▸ Text to read:
======
April 2021 Refactor of Deep Lynx - idaholab/Deep-Lynx GitHub Wiki

April 2021 Refactor of DeepLynx

In March of 2021, the internal development team of DeepLynx made the decision to completely refactor and reorganize the existing code base. This move was taken to accomplish the following goals.

  1. Adopt an obvious and easy to understand code organization structure. Internal teams decided that the current organization did not lend itself to easy understanding of what the actual code was accomplishing. This made it difficult for new users of DeepLynx to begin or continue development. This also made diagramming DeepLynx difficult and hampered the ability of the team to describe the system quickly and accurately to interested parties.
  2. Optimize database interaction. The current iteration of DeepLynx combined many domain logic operations (such as validation) and database interaction into single functions. This led to confusion and complications as one or other part of the function needed to be updated or changed. To streamline the process DeepLynx adopted a couple of design patterns, mainly Domain Objects, Table Mappers, and Repositories. This allowed us to separate the database interaction from most domain logic, enabling those functions to evolve separately. Once that separate was completed, the team was able to optimize most database interactions - even down to the literal SQL being sent to the database. We were able to drastically reduce statements being made against the database and optimize our interaction across all aspects of DeepLynx.
======
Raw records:
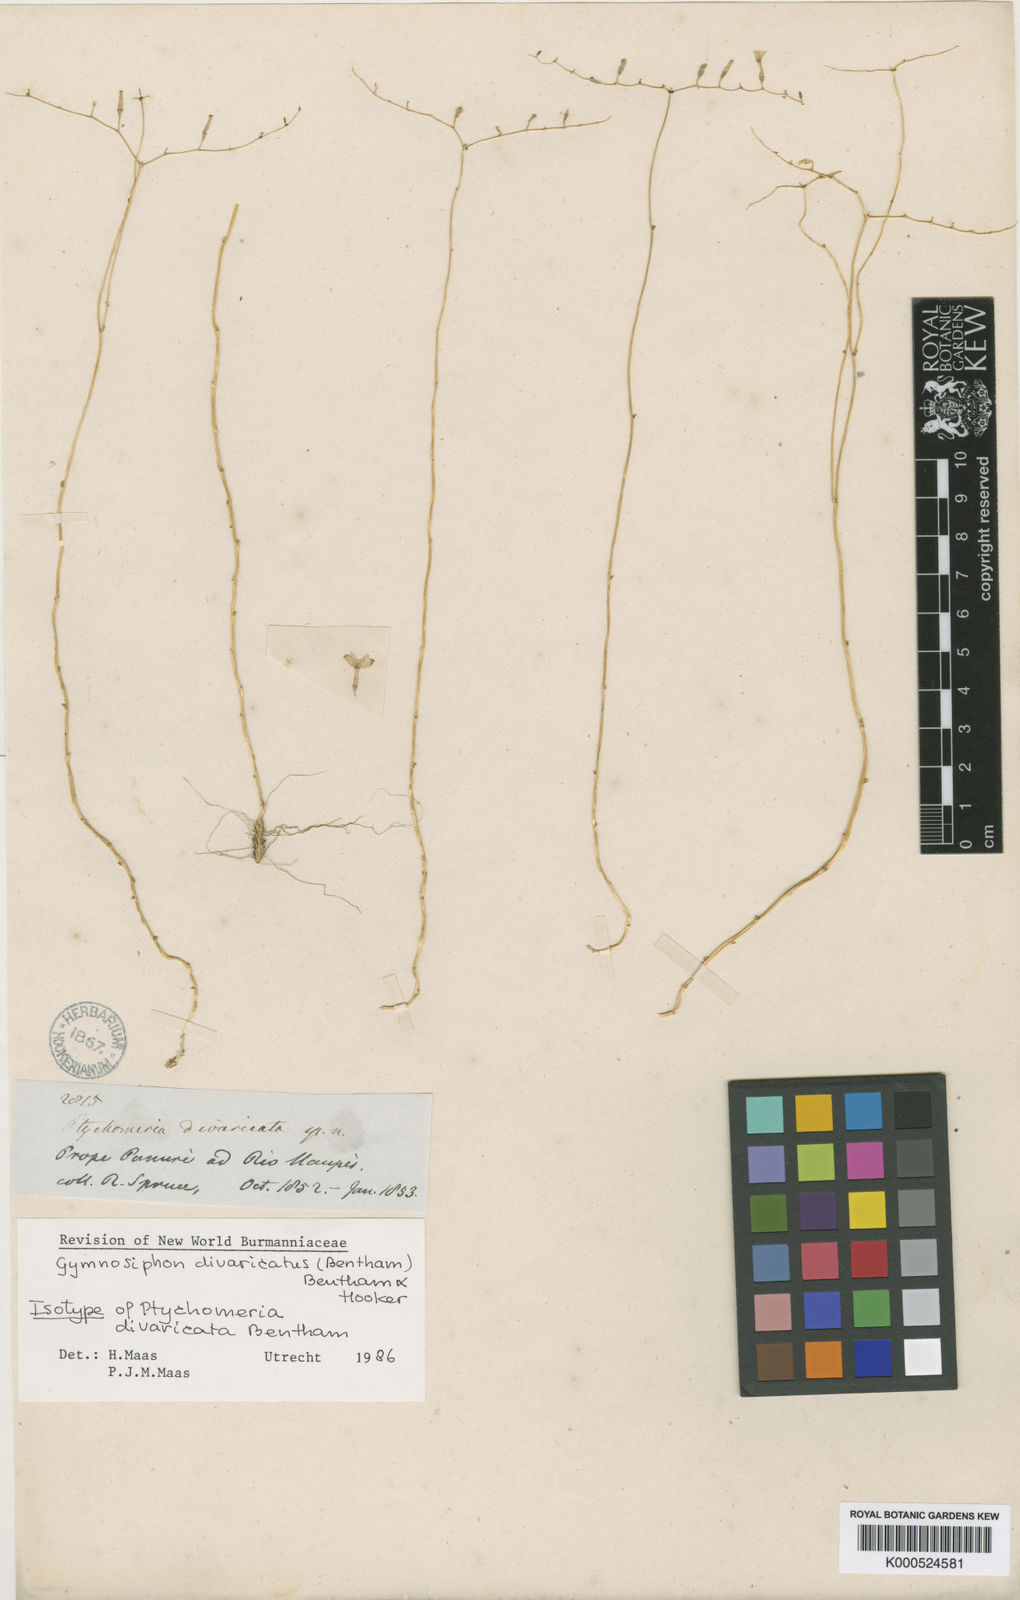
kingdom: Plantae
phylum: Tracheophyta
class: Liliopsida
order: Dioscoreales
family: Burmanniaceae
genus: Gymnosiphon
======
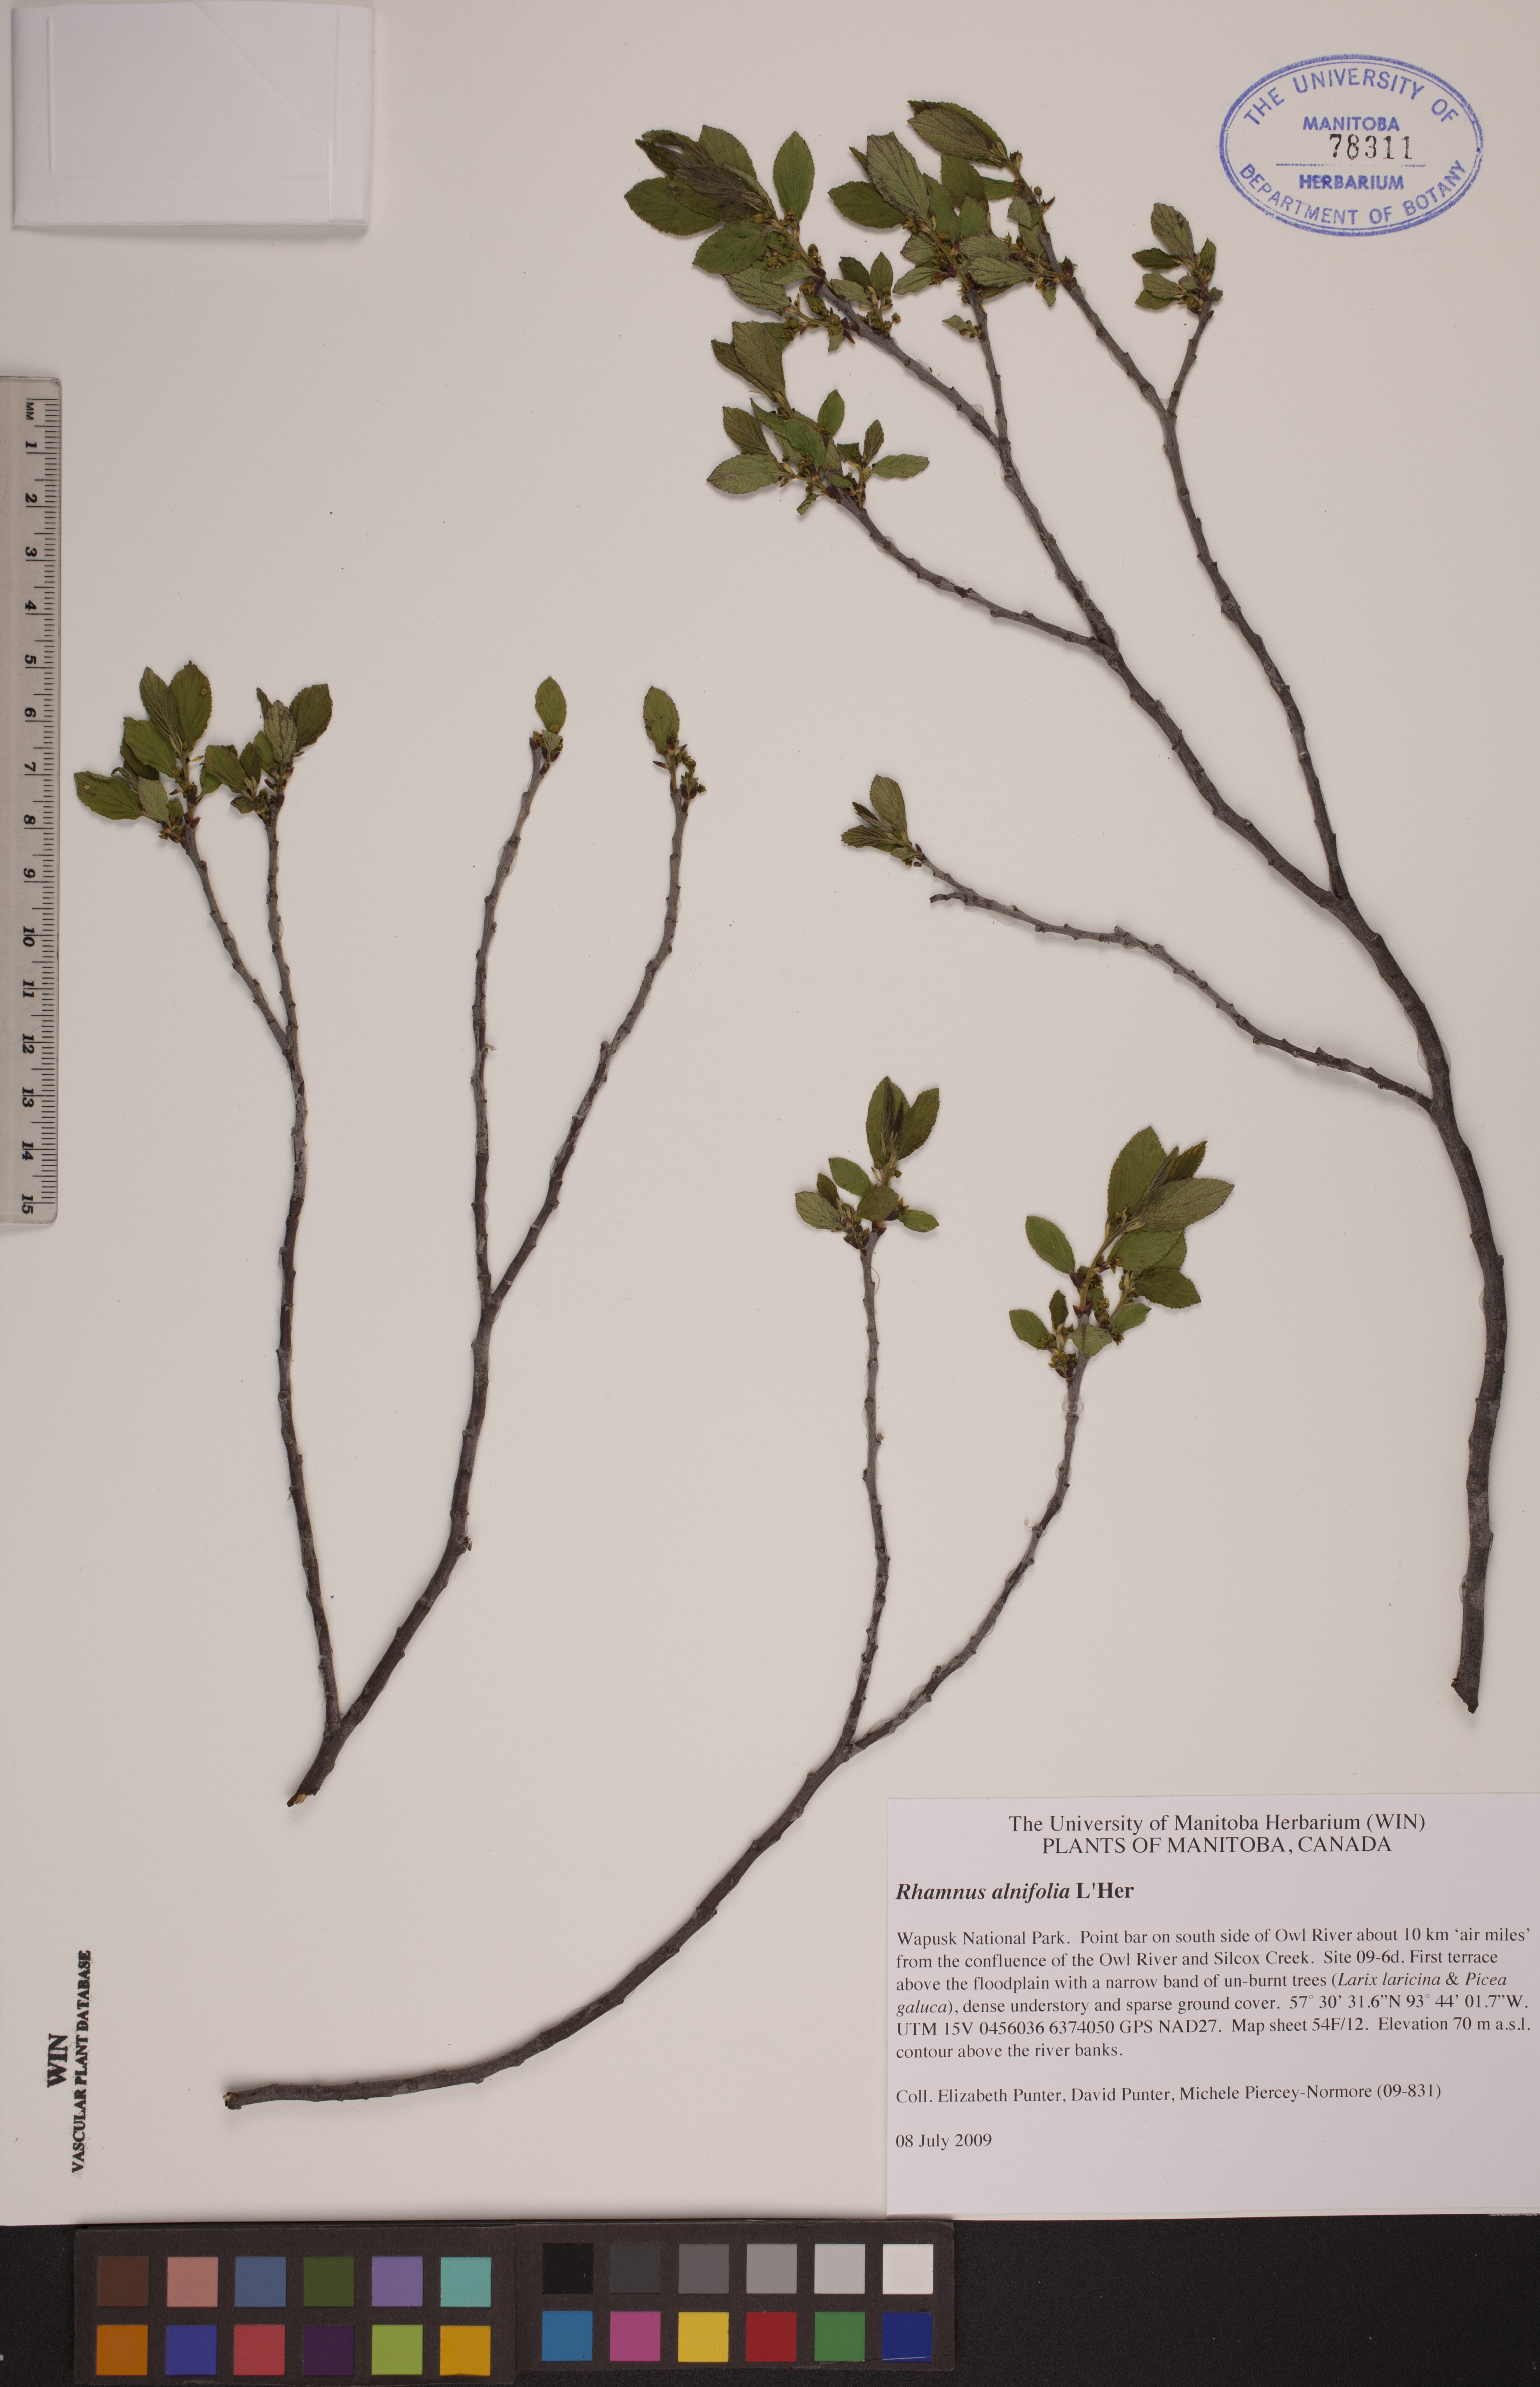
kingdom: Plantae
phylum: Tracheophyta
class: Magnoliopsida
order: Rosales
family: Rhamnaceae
======
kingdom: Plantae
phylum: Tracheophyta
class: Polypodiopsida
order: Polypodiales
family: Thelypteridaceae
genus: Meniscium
======
Write out the passage of the DeepLynx refactor page that opens with "April 2021 Refactor of Deep Lynx" and closes with "to interested parties.", renaming "interested parties" to "stakeholders". The listing bears no relation to the DeepLynx refactor page.

April 2021 Refactor of Deep Lynx - idaholab/Deep-Lynx GitHub Wiki

April 2021 Refactor of DeepLynx

In March of 2021, the internal development team of DeepLynx made the decision to completely refactor and reorganize the existing code base. This move was taken to accomplish the following goals.

  1. Adopt an obvious and easy to understand code organization structure. Internal teams decided that the current organization did not lend itself to easy understanding of what the actual code was accomplishing. This made it difficult for new users of DeepLynx to begin or continue development. This also made diagramming DeepLynx difficult and hampered the ability of the team to describe the system quickly and accurately to stakeholders.